In binary classification, the neural network predicts a single output which can take one of two possible values (often represented as 0 or 1). Characteristics of binary classification in neural networks include:

Single Output Node: The final layer produces a real number value, interpreted as a probability or classification decision.
Output Representation: $k = 1$ (one output class) and $s_L = 1$ (one unit in the output layer).

Multi-class Classification

Multi-class classification extends the network's capability to differentiate between multiple classes. Here, the target output $y$ is a vector representing the probability of each class. Characteristics include:

Multiple Output Classes: $k$ distinct classifications are represented.
Output Vector: The output $y$ is a $k$-dimensional vector of real numbers, where each element corresponds to a class.
Layer Configuration: The output layer has $s_L = k$ units, each corresponding to one of the $k$ classes.

Learning Process

The learning process in neural networks involves:

Cost Function: A generalization of the logistic regression cost function, which sums the error over all output units and classes. This function quantifies the difference between predicted and actual values.
Gradient Computation: Employing the chain rule to calculate the partial derivatives of the cost function with respect to each network parameter.
Backpropagation Algorithm: Used for efficiently computing these partial derivatives. The algorithm propagates the error signal backwards through the network, adjusting the parameters (weights and biases) to minimize the cost function.

Neural Network Cost Function

The cost function for neural networks is an extension of the logistic regression cost function, adapted for multiple outputs. This function evaluates the performance of a neural network by measuring the difference between the predicted outputs and the actual values across all output units.
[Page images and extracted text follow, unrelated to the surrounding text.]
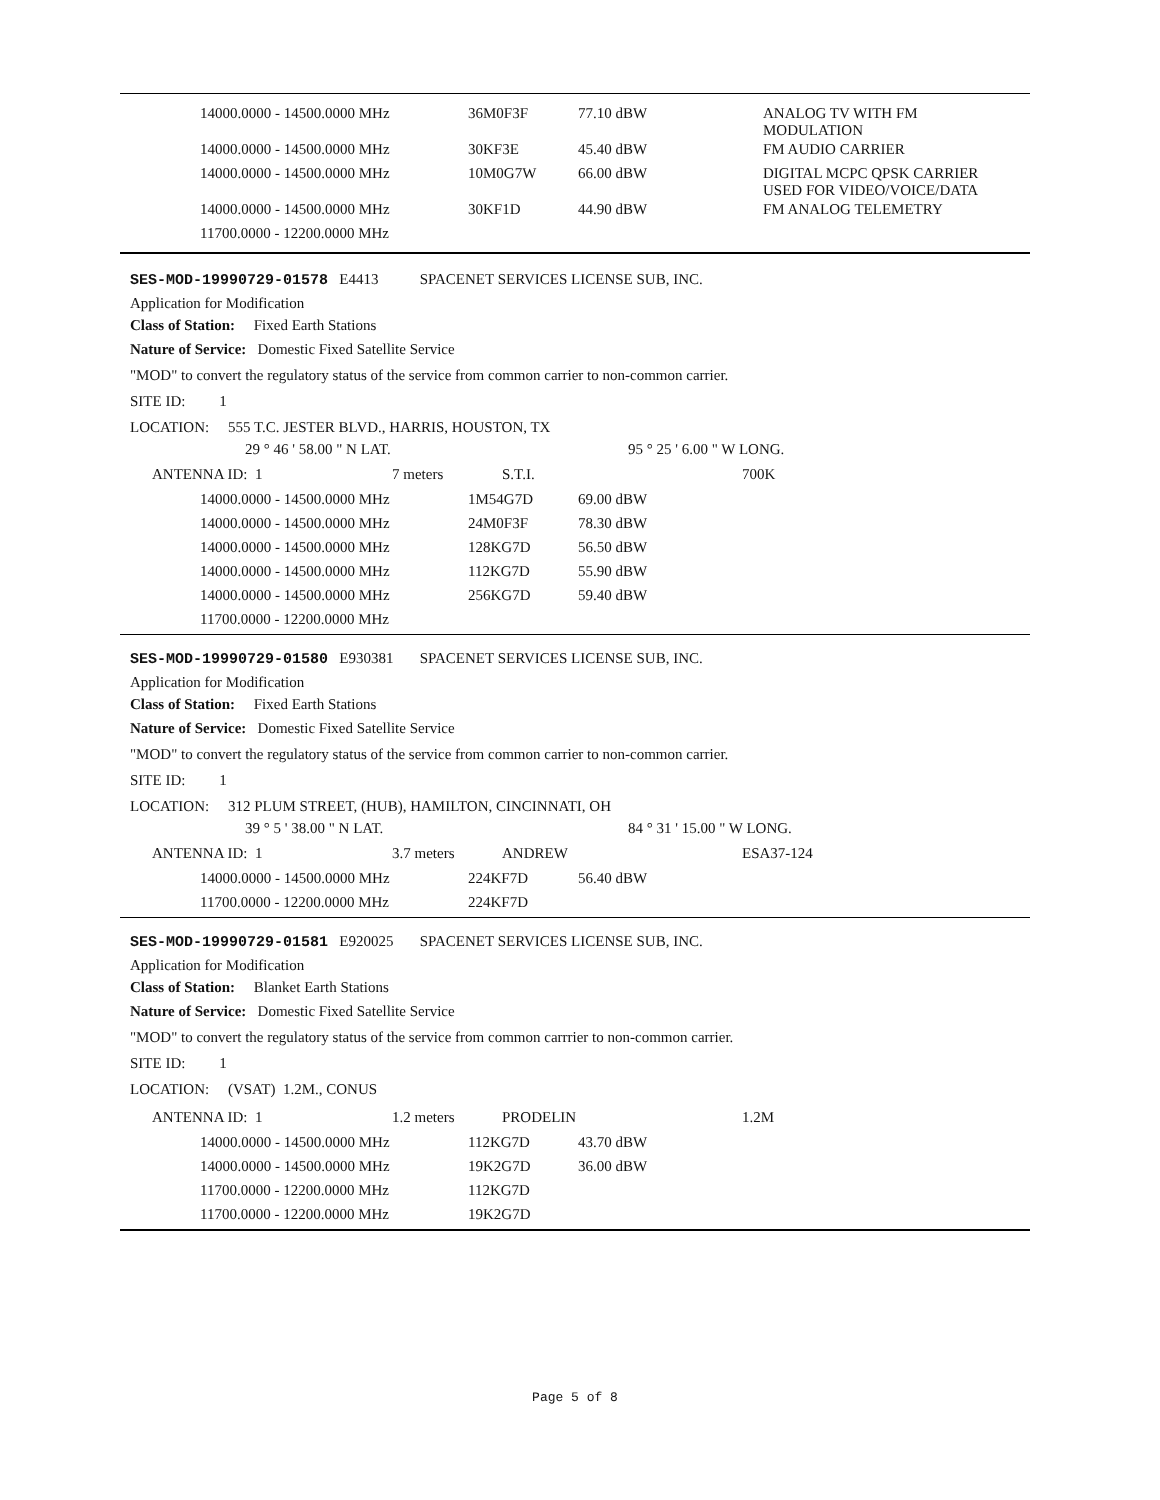| 14000.0000 - 14500.0000 MHz | 36M0F3F | 77.10 dBW | ANALOG TV WITH FM MODULATION |
| 14000.0000 - 14500.0000 MHz | 30KF3E | 45.40 dBW | FM AUDIO CARRIER |
| 14000.0000 - 14500.0000 MHz | 10M0G7W | 66.00 dBW | DIGITAL MCPC QPSK CARRIER USED FOR VIDEO/VOICE/DATA |
| 14000.0000 - 14500.0000 MHz | 30KF1D | 44.90 dBW | FM ANALOG TELEMETRY |
| 11700.0000 - 12200.0000 MHz | | | |
SES-MOD-19990729-01578 E4413 SPACENET SERVICES LICENSE SUB, INC.
Application for Modification
Class of Station: Fixed Earth Stations
Nature of Service: Domestic Fixed Satellite Service
"MOD" to convert the regulatory status of the service from common carrier to non-common carrier.
SITE ID: 1
LOCATION: 555 T.C. JESTER BLVD., HARRIS, HOUSTON, TX
| 29 ° 46 ' 58.00 " N LAT. | 95 ° 25 ' 6.00 " W LONG. |
| ANTENNA ID: 1 | 7 meters | S.T.I. | 700K |
| 14000.0000 - 14500.0000 MHz | 1M54G7D | 69.00 dBW |
| 14000.0000 - 14500.0000 MHz | 24M0F3F | 78.30 dBW |
| 14000.0000 - 14500.0000 MHz | 128KG7D | 56.50 dBW |
| 14000.0000 - 14500.0000 MHz | 112KG7D | 55.90 dBW |
| 14000.0000 - 14500.0000 MHz | 256KG7D | 59.40 dBW |
| 11700.0000 - 12200.0000 MHz | | |
SES-MOD-19990729-01580 E930381 SPACENET SERVICES LICENSE SUB, INC.
Application for Modification
Class of Station: Fixed Earth Stations
Nature of Service: Domestic Fixed Satellite Service
"MOD" to convert the regulatory status of the service from common carrier to non-common carrier.
SITE ID: 1
LOCATION: 312 PLUM STREET, (HUB), HAMILTON, CINCINNATI, OH
| 39 ° 5 ' 38.00 " N LAT. | 84 ° 31 ' 15.00 " W LONG. |
| ANTENNA ID: 1 | 3.7 meters | ANDREW | ESA37-124 |
| 14000.0000 - 14500.0000 MHz | 224KF7D | 56.40 dBW |
| 11700.0000 - 12200.0000 MHz | 224KF7D | |
SES-MOD-19990729-01581 E920025 SPACENET SERVICES LICENSE SUB, INC.
Application for Modification
Class of Station: Blanket Earth Stations
Nature of Service: Domestic Fixed Satellite Service
"MOD" to convert the regulatory status of the service from common carrrier to non-common carrier.
SITE ID: 1
LOCATION: (VSAT) 1.2M., CONUS
| ANTENNA ID: 1 | 1.2 meters | PRODELIN | 1.2M |
| 14000.0000 - 14500.0000 MHz | 112KG7D | 43.70 dBW |
| 14000.0000 - 14500.0000 MHz | 19K2G7D | 36.00 dBW |
| 11700.0000 - 12200.0000 MHz | 112KG7D | |
| 11700.0000 - 12200.0000 MHz | 19K2G7D | |
Page 5 of 8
The cost function for a neural network with multiple outputs (where $K$ is the number of output units) is defined as:

$$J(\Theta) = -\frac{1}{m} \sum_{i=1}^{m} \sum_{k=1}^{K}[ y_k^{(i)} \log{(h_{\Theta}(x^{(i)}))}k + (1- y_k^{(i)}) \log(1 - {(h{\Theta} (x^{(i)}))}k)] + \frac{\lambda}{2m} \sum{l=1}^{L-1} \sum_{i=1}^{s_l} \sum_{j=1}^{s_{l+1}} (\Theta^{(l)}_{ji})^2$$

$m$: Number of training examples.
$K$: Number of output units.
$L$: Total number of layers in the network.
$s_l$: Number of units in layer $l$.
$y_k^{(i)}$: Actual value of the $k^{th}$ output unit for the $i^{th}$ training example.
$h_{\Theta}(x^{(i)})$: Hypothesis function applied to the $i^{th}$ training example.
$\lambda$: Regularization parameter to avoid overfitting.
$\Theta^{(l)}_{ji}$: Weight from unit $i$ in layer $l$ to unit $j$ in layer $l+1$.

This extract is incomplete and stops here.